Your instructions: Output the data below exactly.

Data items:

--------------------------------------------------

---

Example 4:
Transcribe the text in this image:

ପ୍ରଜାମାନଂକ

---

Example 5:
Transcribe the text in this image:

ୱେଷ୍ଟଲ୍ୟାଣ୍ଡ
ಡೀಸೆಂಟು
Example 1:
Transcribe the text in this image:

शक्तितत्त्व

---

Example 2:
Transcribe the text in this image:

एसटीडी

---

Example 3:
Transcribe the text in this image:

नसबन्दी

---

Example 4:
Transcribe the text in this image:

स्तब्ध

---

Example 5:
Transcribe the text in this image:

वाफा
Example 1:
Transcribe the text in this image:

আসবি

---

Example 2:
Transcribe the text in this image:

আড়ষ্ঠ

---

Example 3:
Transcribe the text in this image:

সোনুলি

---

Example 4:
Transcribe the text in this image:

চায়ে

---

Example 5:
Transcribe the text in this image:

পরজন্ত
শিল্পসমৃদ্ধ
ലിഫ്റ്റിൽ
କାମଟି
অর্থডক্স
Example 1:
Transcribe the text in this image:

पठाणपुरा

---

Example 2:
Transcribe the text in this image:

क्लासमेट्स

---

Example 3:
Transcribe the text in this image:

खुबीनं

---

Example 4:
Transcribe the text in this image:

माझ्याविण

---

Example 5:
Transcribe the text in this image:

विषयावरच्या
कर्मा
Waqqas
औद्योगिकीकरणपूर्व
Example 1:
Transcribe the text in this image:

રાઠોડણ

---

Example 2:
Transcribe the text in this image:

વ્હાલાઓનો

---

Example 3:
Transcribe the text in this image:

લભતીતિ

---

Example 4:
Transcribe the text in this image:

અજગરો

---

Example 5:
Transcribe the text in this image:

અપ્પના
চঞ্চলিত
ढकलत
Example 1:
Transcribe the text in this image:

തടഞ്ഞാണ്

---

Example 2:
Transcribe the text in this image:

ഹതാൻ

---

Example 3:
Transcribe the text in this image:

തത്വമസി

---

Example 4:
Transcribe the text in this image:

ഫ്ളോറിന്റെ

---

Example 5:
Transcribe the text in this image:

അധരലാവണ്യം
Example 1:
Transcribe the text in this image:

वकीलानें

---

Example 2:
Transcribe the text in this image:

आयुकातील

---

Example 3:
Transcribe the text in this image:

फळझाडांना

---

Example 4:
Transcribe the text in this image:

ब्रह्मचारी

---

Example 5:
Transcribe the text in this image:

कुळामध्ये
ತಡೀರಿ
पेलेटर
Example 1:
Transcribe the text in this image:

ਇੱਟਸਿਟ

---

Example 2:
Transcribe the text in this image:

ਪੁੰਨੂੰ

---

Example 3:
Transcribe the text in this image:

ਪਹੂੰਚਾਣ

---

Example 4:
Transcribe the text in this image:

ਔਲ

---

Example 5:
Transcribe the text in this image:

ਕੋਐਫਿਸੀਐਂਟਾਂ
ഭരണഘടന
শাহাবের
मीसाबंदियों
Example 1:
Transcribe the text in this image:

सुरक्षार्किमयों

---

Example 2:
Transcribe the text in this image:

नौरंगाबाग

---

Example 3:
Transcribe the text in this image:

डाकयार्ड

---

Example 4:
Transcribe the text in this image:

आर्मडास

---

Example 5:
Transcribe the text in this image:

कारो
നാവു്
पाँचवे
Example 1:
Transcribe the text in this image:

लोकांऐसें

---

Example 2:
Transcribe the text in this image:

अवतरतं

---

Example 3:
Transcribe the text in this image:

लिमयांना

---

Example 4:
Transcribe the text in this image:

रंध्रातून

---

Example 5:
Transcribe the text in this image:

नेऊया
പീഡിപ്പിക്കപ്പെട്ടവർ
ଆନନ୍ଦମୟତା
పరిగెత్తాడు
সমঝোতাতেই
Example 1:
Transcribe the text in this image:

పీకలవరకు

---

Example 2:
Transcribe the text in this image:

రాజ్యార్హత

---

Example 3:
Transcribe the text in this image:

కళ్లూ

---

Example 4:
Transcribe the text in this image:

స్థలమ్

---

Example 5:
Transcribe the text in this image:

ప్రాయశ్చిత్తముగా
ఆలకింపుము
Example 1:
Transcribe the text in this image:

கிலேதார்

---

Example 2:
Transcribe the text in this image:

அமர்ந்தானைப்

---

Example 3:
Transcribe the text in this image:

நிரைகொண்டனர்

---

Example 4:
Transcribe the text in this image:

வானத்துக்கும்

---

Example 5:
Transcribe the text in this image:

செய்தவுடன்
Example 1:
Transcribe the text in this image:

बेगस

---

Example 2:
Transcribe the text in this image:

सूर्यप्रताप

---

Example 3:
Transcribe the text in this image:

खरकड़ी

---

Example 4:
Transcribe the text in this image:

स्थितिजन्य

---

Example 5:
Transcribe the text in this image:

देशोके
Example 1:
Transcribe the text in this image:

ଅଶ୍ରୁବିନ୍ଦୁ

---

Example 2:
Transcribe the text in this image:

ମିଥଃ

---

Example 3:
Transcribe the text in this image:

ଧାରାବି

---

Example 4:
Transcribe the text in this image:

--------------------------------------------------

Written answer:
---

Example 4:
Transcribe the text in this image:

ପ୍ରଜାମାନଂକ

---

Example 5:
Transcribe the text in this image:

ୱେଷ୍ଟଲ୍ୟାଣ୍ଡ
ಡೀಸೆಂಟು
Example 1:
Transcribe the text in this image:

शक्तितत्त्व

---

Example 2:
Transcribe the text in this image:

एसटीडी

---

Example 3:
Transcribe the text in this image:

नसबन्दी

---

Example 4:
Transcribe the text in this image:

स्तब्ध

---

Example 5:
Transcribe the text in this image:

वाफा
Example 1:
Transcribe the text in this image:

আসবি

---

Example 2:
Transcribe the text in this image:

আড়ষ্ঠ

---

Example 3:
Transcribe the text in this image:

সোনুলি

---

Example 4:
Transcribe the text in this image:

চায়ে

---

Example 5:
Transcribe the text in this image:

পরজন্ত
শিল্পসমৃদ্ধ
ലിഫ്റ്റിൽ
କାମଟି
অর্থডক্স
Example 1:
Transcribe the text in this image:

पठाणपुरा

---

Example 2:
Transcribe the text in this image:

क्लासमेट्स

---

Example 3:
Transcribe the text in this image:

खुबीनं

---

Example 4:
Transcribe the text in this image:

माझ्याविण

---

Example 5:
Transcribe the text in this image:

विषयावरच्या
कर्मा
Waqqas
औद्योगिकीकरणपूर्व
Example 1:
Transcribe the text in this image:

રાઠોડણ

---

Example 2:
Transcribe the text in this image:

વ્હાલાઓનો

---

Example 3:
Transcribe the text in this image:

લભતીતિ

---

Example 4:
Transcribe the text in this image:

અજગરો

---

Example 5:
Transcribe the text in this image:

અપ્પના
চঞ্চলিত
ढकलत
Example 1:
Transcribe the text in this image:

തടഞ്ഞാണ്

---

Example 2:
Transcribe the text in this image:

ഹതാൻ

---

Example 3:
Transcribe the text in this image:

തത്വമസി

---

Example 4:
Transcribe the text in this image:

ഫ്ളോറിന്റെ

---

Example 5:
Transcribe the text in this image:

അധരലാവണ്യം
Example 1:
Transcribe the text in this image:

वकीलानें

---

Example 2:
Transcribe the text in this image:

आयुकातील

---

Example 3:
Transcribe the text in this image:

फळझाडांना

---

Example 4:
Transcribe the text in this image:

ब्रह्मचारी

---

Example 5:
Transcribe the text in this image:

कुळामध्ये
ತಡೀರಿ
पेलेटर
Example 1:
Transcribe the text in this image:

ਇੱਟਸਿਟ

---

Example 2:
Transcribe the text in this image:

ਪੁੰਨੂੰ

---

Example 3:
Transcribe the text in this image:

ਪਹੂੰਚਾਣ

---

Example 4:
Transcribe the text in this image:

ਔਲ

---

Example 5:
Transcribe the text in this image:

ਕੋਐਫਿਸੀਐਂਟਾਂ
ഭരണഘടന
শাহাবের
मीसाबंदियों
Example 1:
Transcribe the text in this image:

सुरक्षार्किमयों

---

Example 2:
Transcribe the text in this image:

नौरंगाबाग

---

Example 3:
Transcribe the text in this image:

डाकयार्ड

---

Example 4:
Transcribe the text in this image:

आर्मडास

---

Example 5:
Transcribe the text in this image:

कारो
നാവു്
पाँचवे
Example 1:
Transcribe the text in this image:

लोकांऐसें

---

Example 2:
Transcribe the text in this image:

अवतरतं

---

Example 3:
Transcribe the text in this image:

लिमयांना

---

Example 4:
Transcribe the text in this image:

रंध्रातून

---

Example 5:
Transcribe the text in this image:

नेऊया
പീഡിപ്പിക്കപ്പെട്ടവർ
ଆନନ୍ଦମୟତା
పరిగెత్తాడు
সমঝোতাতেই
Example 1:
Transcribe the text in this image:

పీకలవరకు

---

Example 2:
Transcribe the text in this image:

రాజ్యార్హత

---

Example 3:
Transcribe the text in this image:

కళ్లూ

---

Example 4:
Transcribe the text in this image:

స్థలమ్

---

Example 5:
Transcribe the text in this image:

ప్రాయశ్చిత్తముగా
ఆలకింపుము
Example 1:
Transcribe the text in this image:

கிலேதார்

---

Example 2:
Transcribe the text in this image:

அமர்ந்தானைப்

---

Example 3:
Transcribe the text in this image:

நிரைகொண்டனர்

---

Example 4:
Transcribe the text in this image:

வானத்துக்கும்

---

Example 5:
Transcribe the text in this image:

செய்தவுடன்
Example 1:
Transcribe the text in this image:

बेगस

---

Example 2:
Transcribe the text in this image:

सूर्यप्रताप

---

Example 3:
Transcribe the text in this image:

खरकड़ी

---

Example 4:
Transcribe the text in this image:

स्थितिजन्य

---

Example 5:
Transcribe the text in this image:

देशोके
Example 1:
Transcribe the text in this image:

ଅଶ୍ରୁବିନ୍ଦୁ

---

Example 2:
Transcribe the text in this image:

ମିଥଃ

---

Example 3:
Transcribe the text in this image:

ଧାରାବି

---

Example 4:
Transcribe the text in this image:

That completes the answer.